» Source records:

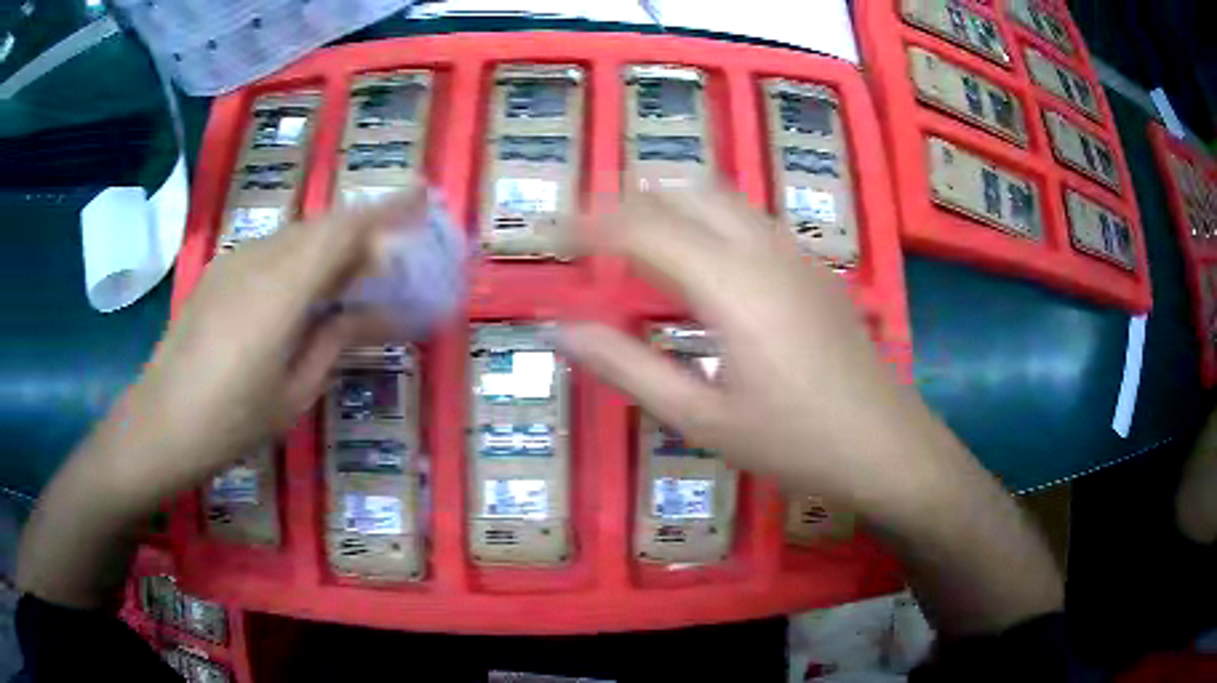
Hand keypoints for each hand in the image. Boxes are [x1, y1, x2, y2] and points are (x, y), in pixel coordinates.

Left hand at [121, 189, 425, 490]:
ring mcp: (235, 260)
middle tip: (393, 259)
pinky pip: (273, 250)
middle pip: (323, 226)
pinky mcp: (220, 271)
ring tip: (353, 277)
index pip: (345, 230)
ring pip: (297, 235)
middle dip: (364, 232)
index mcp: (284, 287)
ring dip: (332, 246)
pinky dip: (302, 257)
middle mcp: (260, 257)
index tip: (422, 200)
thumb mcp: (295, 391)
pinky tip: (304, 290)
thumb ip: (337, 339)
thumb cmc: (231, 420)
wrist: (159, 423)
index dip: (388, 211)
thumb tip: (378, 311)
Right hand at [561, 188, 952, 513]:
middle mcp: (762, 249)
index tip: (553, 233)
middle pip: (685, 191)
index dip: (590, 222)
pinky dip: (708, 221)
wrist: (887, 446)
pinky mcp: (814, 268)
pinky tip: (701, 264)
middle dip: (630, 199)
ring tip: (635, 240)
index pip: (642, 226)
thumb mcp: (701, 418)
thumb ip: (628, 368)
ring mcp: (794, 254)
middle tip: (591, 232)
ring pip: (722, 198)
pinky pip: (749, 220)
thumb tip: (563, 331)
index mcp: (729, 283)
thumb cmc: (794, 442)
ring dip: (671, 204)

» Work instruction:
Print each line of the listing exactly and include no pictures.

» Answer space:
Hand keypoints for each hand in the image. Boxes are [x1, y1, x2, y2] and points are (x, y), in pixel coordinates.

Left hand at [121, 189, 425, 490]:
ring mcp: (235, 260)
middle tip: (393, 259)
pinky pip: (273, 250)
middle pip: (323, 226)
pinky mcp: (220, 271)
ring tip: (353, 277)
index pip: (345, 230)
ring pip: (297, 235)
middle dip: (364, 232)
index mcp: (284, 287)
ring dip: (332, 246)
pinky dip: (302, 257)
middle mcp: (260, 257)
index tip: (422, 200)
thumb mcp: (295, 391)
pinky tip: (304, 290)
thumb ip: (337, 339)
thumb cmc: (231, 420)
wrist: (159, 423)
index dip: (388, 211)
thumb tip: (378, 311)
Right hand at [561, 188, 952, 513]:
middle mcp: (762, 249)
index tip: (553, 233)
middle pip: (685, 191)
index dip: (590, 222)
pinky dip: (708, 221)
wrist: (887, 446)
pinky mcp: (814, 268)
pinky tip: (701, 264)
middle dip: (630, 199)
ring tip: (635, 240)
index pip: (642, 226)
thumb mcp: (701, 418)
thumb ip: (628, 368)
ring mcp: (794, 254)
middle tip: (591, 232)
ring pip: (722, 198)
pinky pip: (749, 220)
thumb tip: (563, 331)
index mcp: (729, 283)
thumb cmc: (794, 442)
ring dip: (671, 204)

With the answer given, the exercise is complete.